Exercise 1: Reproduce the passage from the big data chapter below, starting with "This chapter examines" and going on through "Is Big Data?".
———
Keywords

These keywords were added by machine and not by the authors. This process is experimental and the keywords may be updated as the learning algorithm improves.

3.1 Introduction

The emergence of a new wave of data from sources, such as the Internet of Things, Sensor Networks, Open Data on the Web, data from mobile applications, social network data, together with the natural growth of datasets inside organisations (Manyika et al. 2011), creates a demand for new data management strategies which can cope with these new scales of data environments. Big data is an emerging field where innovative technology offers new ways to reuse and extract value from information. The ability to effectively manage information and extract knowledge is now seen as a key competitive advantage, and many organisations are building their core business on their ability to collect and analyse information to extract business knowledge and insight. Big data technology adoption within industrial sectors is not a luxury but an imperative need for most organisations to gain competitive advantage .

This chapter examines definitions and concepts related to big data. The chapter starts by exploring the different definitions of “Big Data” which have emerged over the last number of years to label data with different attributes. The Big Data Value Chain is introduced to describe the information flow within a big data system as a series of steps needed to generate value and useful insights from data. The chapter explores the concept of Ecosystems, its origins from the business community, and how it can be extended to the big data context. Key stakeholders of a big data ecosystem are identified together with the challenges that need to be overcome to enable a big data ecosystem in Europe.

3.2 What Is Big Data?

Over the last years, the term “Big Data ” was used by different major players to label data with different attributes. Several definitions of big data have been proposed over the last decade; see Table 3.1. The first definition, by Doug Laney of META Group (then acquired by Gartner), defined big data using a three-dimensional perspective: “Big data is high volume , high velocity , and/or high variety information assets that require new forms of processing to enable enhanced decision-making, insight discovery and process optimization” (Laney 2001). Loukides (2010) defines big data as “when the size of the data itself becomes part of the problem and traditional techniques for working with data run out of steam”. Jacobs (2009) describes big data as “data whose size forces us to look beyond the tried-and-true methods that are prevalent at that time”.
———
Exercise 2: Please find every line in the records below that contains the string "Southampton" and copy each one. Matching is case-sensitive.

(Saved entries)
———
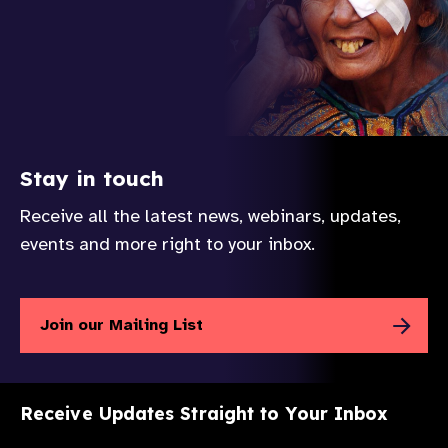
Stay in touch
Receive all the latest news, webinars, updates,
events and more right to your inbox.
Join our Mailing List
Receive Updates Straight to Your Inbox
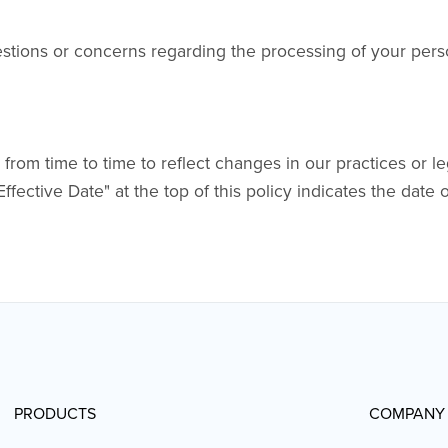
estions or concerns regarding the processing of your pers
om time to time to reflect changes in our practices or l
Effective Date" at the top of this policy indicates the date 
PRODUCTS
COMPANY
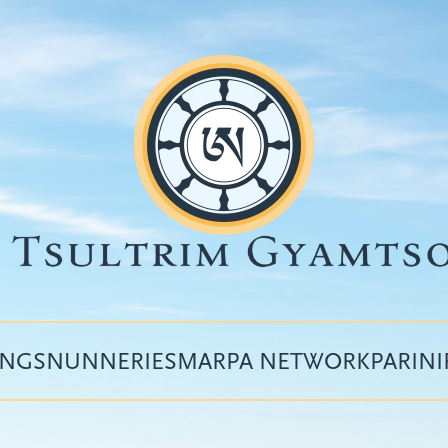
INGS
NUNNERIES
MARPA NETWORK
PARIN
Top
menu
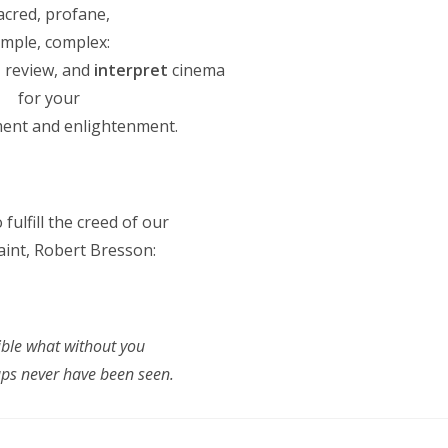
red, profane,
ple, complex:
 review, and
interpret
cinema
for your
nt and enlightenment.
 fulfill the creed of our
int, Robert Bresson:
ible what without you
s never have been seen.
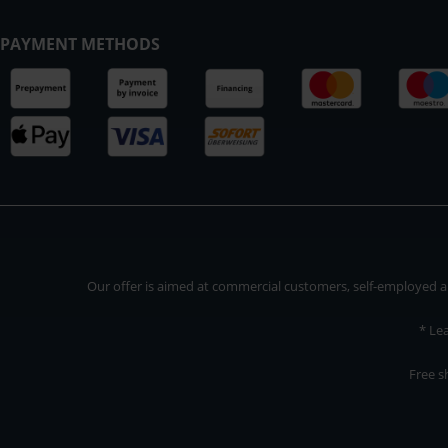
PAYMENT METHODS
Our offer is aimed at commercial customers, self-employed and
* Le
Free s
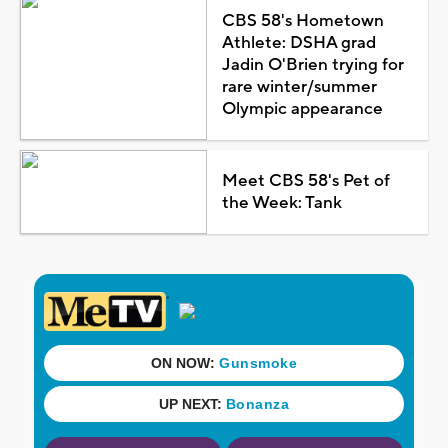
CBS 58's Hometown
Athlete: DSHA grad
Jadin O'Brien trying for
rare winter/summer
Olympic appearance
Meet CBS 58's Pet of
the Week: Tank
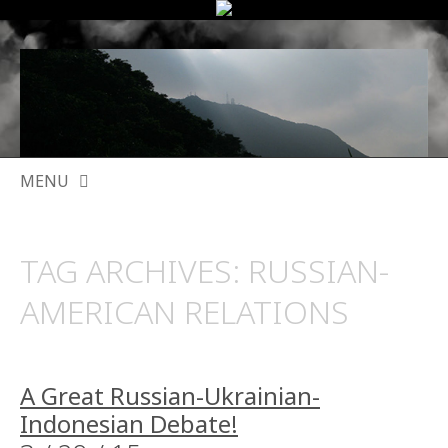
MENU
SKIP
TO
TAG ARCHIVES:
RUSSIAN-
CONTENT
AMERICAN RELATIONS
A Great Russian-Ukrainian-
Indonesian Debate!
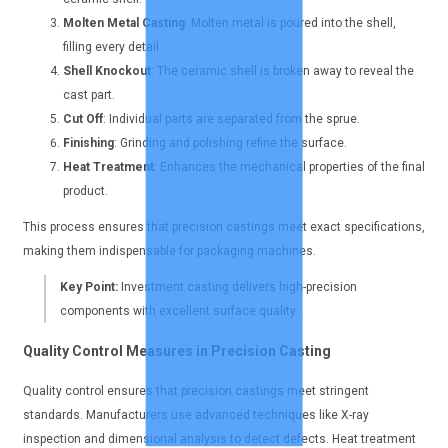
Molten Metal Casting
: Molten metal is poured into the shell,
filling every detail.
Shell Knockout
: The ceramic shell is broken away to reveal the
cast part.
Cut Off
: Individual parts are separated from the sprue.
Finishing
: Grinding and polishing refine the surface.
Heat Treatment
: Enhances the mechanical properties of the final
product.
This process ensures that precision castings meet exact specifications,
making them indispensable for packaging machines.
Key Point:
Investment casting delivers high-precision
components with excellent surface quality.
Quality Control Measures in Precision Casting
Quality control ensures that precision castings meet stringent
standards. Manufacturers use advanced techniques like X-ray
inspection and dimensional analysis to detect defects. Heat treatment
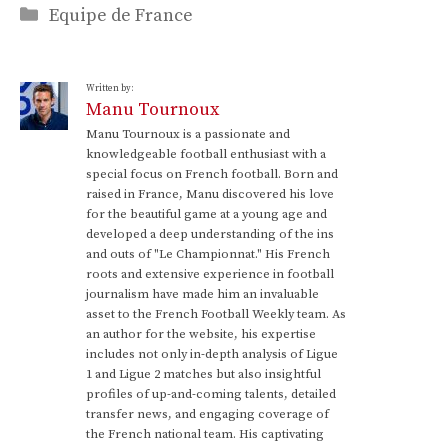
Categories
Equipe de France
Written by:
Manu Tournoux
Manu Tournoux is a passionate and
knowledgeable football enthusiast with a
special focus on French football. Born and
raised in France, Manu discovered his love
for the beautiful game at a young age and
developed a deep understanding of the ins
and outs of "Le Championnat." His French
roots and extensive experience in football
journalism have made him an invaluable
asset to the French Football Weekly team. As
an author for the website, his expertise
includes not only in-depth analysis of Ligue
1 and Ligue 2 matches but also insightful
profiles of up-and-coming talents, detailed
transfer news, and engaging coverage of
the French national team. His captivating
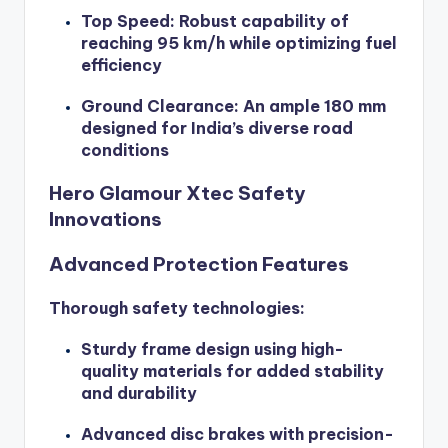
Top Speed: Robust capability of
reaching 95 km/h while optimizing fuel
efficiency
Ground Clearance: An ample 180 mm
designed for India’s diverse road
conditions
Hero Glamour Xtec Safety
Innovations
Advanced Protection Features
Thorough safety technologies:
Sturdy frame design using high-
quality materials for added stability
and durability
Advanced disc brakes with precision-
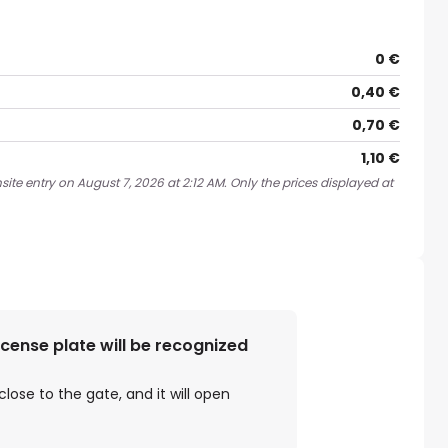
0 €
0,40 €
0,70 €
1,10 €
ite entry on August 7, 2026 at 2:12 AM. Only the prices displayed at
license plate will be recognized
close to the gate, and it will open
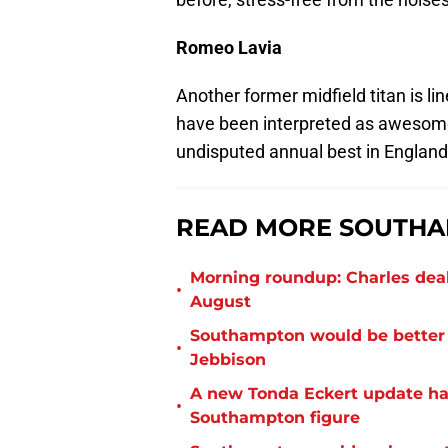
Romeo Lavia
Another former midfield titan is lin
have been interpreted as awesom
undisputed annual best in England 
READ MORE SOUTHA
Morning roundup: Charles deal
•
August
Southampton would be better p
•
Jebbison
A new Tonda Eckert update ha
•
Southampton figure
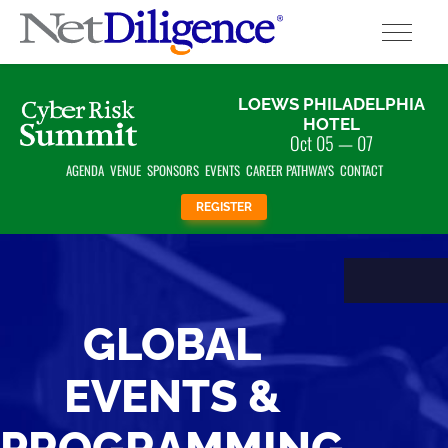
Solutions
LOEWS PHILADELPHIA
HOTEL
Oct 05 — 07
Conferences
AGENDA
VENUE
SPONSORS
EVENTS
CAREER PATHWAYS
CONTACT
Cyber Insurance Claims Studies
REGISTER
Cyber Resources
About
GLOBAL
Contact
EVENTS &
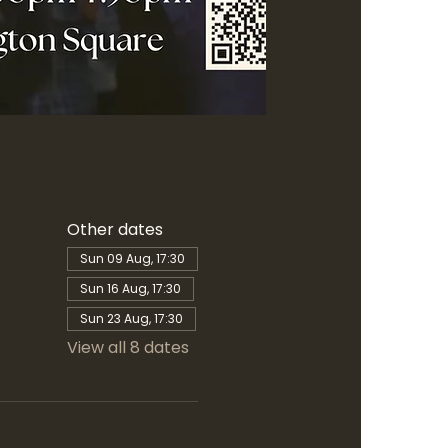
Other dates
Sun 09 Aug, 17:30
Sun 16 Aug, 17:30
Sun 23 Aug, 17:30
View all 8 dates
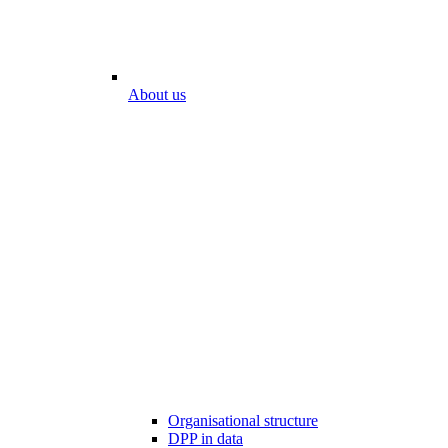
About us
Organisational structure
DPP in data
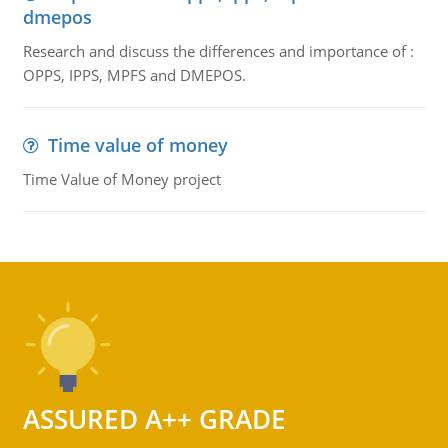
dmepos
Research and discuss the differences and importance of :
OPPS, IPPS, MPFS and DMEPOS.
Time value of money
Time Value of Money project
ASSURED A++ GRADE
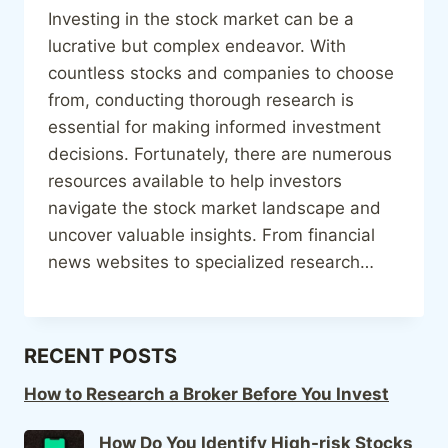
Investing in the stock market can be a
lucrative but complex endeavor. With
countless stocks and companies to choose
from, conducting thorough research is
essential for making informed investment
decisions. Fortunately, there are numerous
resources available to help investors
navigate the stock market landscape and
uncover valuable insights. From financial
news websites to specialized research…
RECENT POSTS
How to Research a Broker Before You Invest
How Do You Identify High-risk Stocks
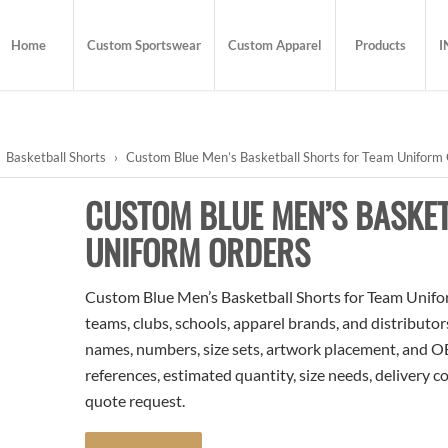
Home
Custom Sportswear
Custom Apparel
Products
I
Basketball Shorts
›
Custom Blue Men’s Basketball Shorts for Team Uniform
CUSTOM BLUE MEN’S BASKE
UNIFORM ORDERS
Custom Blue Men’s Basketball Shorts for Team Unifor
teams, clubs, schools, apparel brands, and distributo
names, numbers, size sets, artwork placement, and OE
references, estimated quantity, size needs, delivery 
quote request.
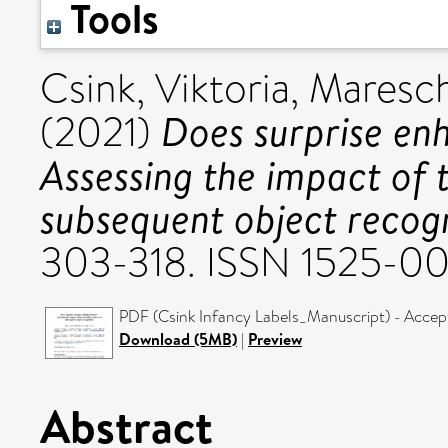
Tools
Csink, Viktoria
,
Maresch
Does surprise en
(2021)
Assessing the impact of 
subsequent object recogn
303-318. ISSN 1525-0
PDF (Csink Infancy Labels_Manuscript) - Accep
Download (5MB)
|
Preview
Abstract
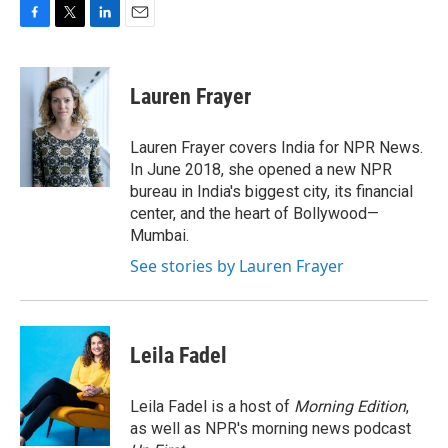
F
T
L
E
a
w
i
m
c
i
n
a
e
t
k
i
Lauren Frayer
b
t
e
l
o
e
d
o
r
I
Lauren Frayer covers India for NPR News.
k
n
In June 2018, she opened a new NPR
bureau in India's biggest city, its financial
center, and the heart of Bollywood—
Mumbai.
See stories by Lauren Frayer
Leila Fadel
Leila Fadel is a host of
Morning Edition
,
as well as NPR's morning news podcast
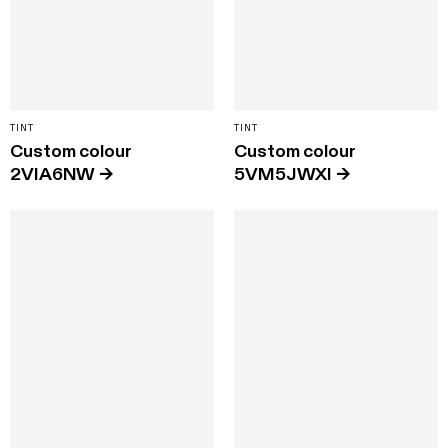
TINT
TINT
Custom colour
Custom colour
2VIA6NW
→
5VM5JWXI
→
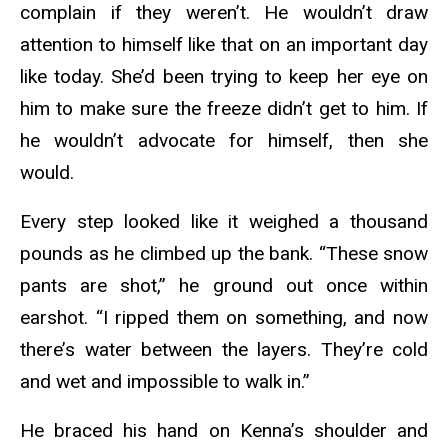
complain if they weren’t. He wouldn’t draw
attention to himself like that on an important day
like today. She’d been trying to keep her eye on
him to make sure the freeze didn’t get to him. If
he wouldn’t advocate for himself, then she
would.
Every step looked like it weighed a thousand
pounds as he climbed up the bank. “These snow
pants are shot,” he ground out once within
earshot. “I ripped them on something, and now
there’s water between the layers. They’re cold
and wet and impossible to walk in.”
He braced his hand on Kenna’s shoulder and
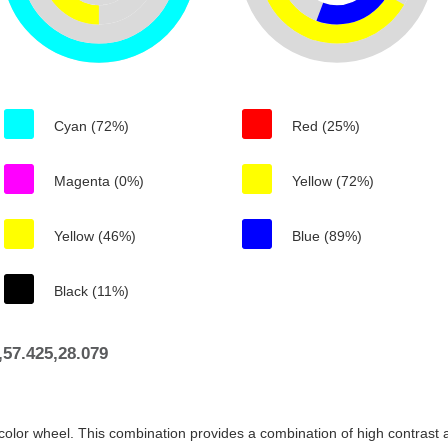
Cyan (72%)
Red (25%)
Magenta (0%)
Yellow (72%)
Yellow (46%)
Blue (89%)
Black (11%)
57.425,28.079
color wheel. This combination provides a combination of high contrast a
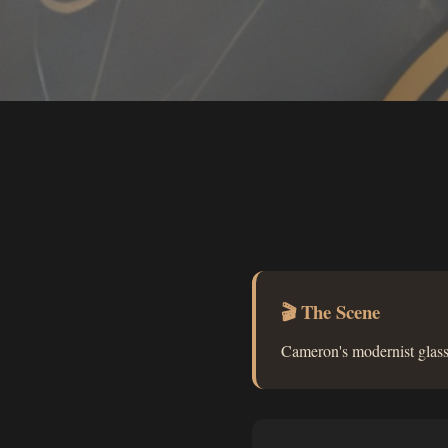
🎬 The Scene
Cameron's modernist glass 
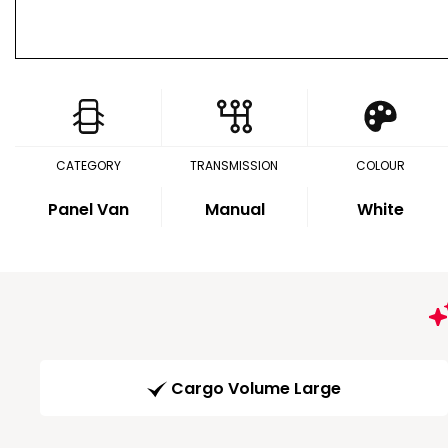
CATEGORY
TRANSMISSION
COLOUR
Panel Van
Manual
White
Cargo Volume Large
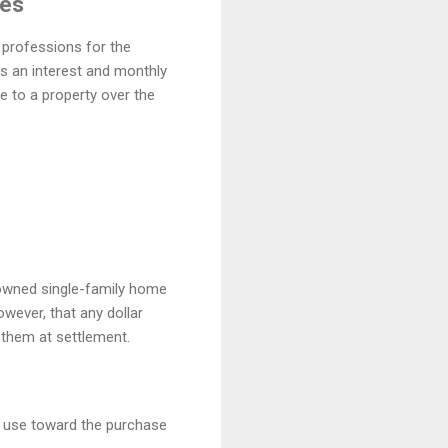
ges
 professions for the
s an interest and monthly
 to a property over the
owned single-family home
wever, that any dollar
f them at settlement.
 use toward the purchase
———
Final answer 1:
This chapter examines definitions and concepts related to big data. The chapter starts by exploring the different definitions of “Big Data” which have emerged over the last number of years to label data with different attributes. The Big Data Value Chain is introduced to describe the information flow within a big data system as a series of steps needed to generate value and useful insights from data. The chapter explores the concept of Ecosystems, its origins from the business community, and how it can be extended to the big data context. Key stakeholders of a big data ecosystem are identified together with the challenges that need to be overcome to enable a big data ecosystem in Europe.

3.2 What Is Big Data?

Final answer 2:
Southampton would be better p
Southampton figure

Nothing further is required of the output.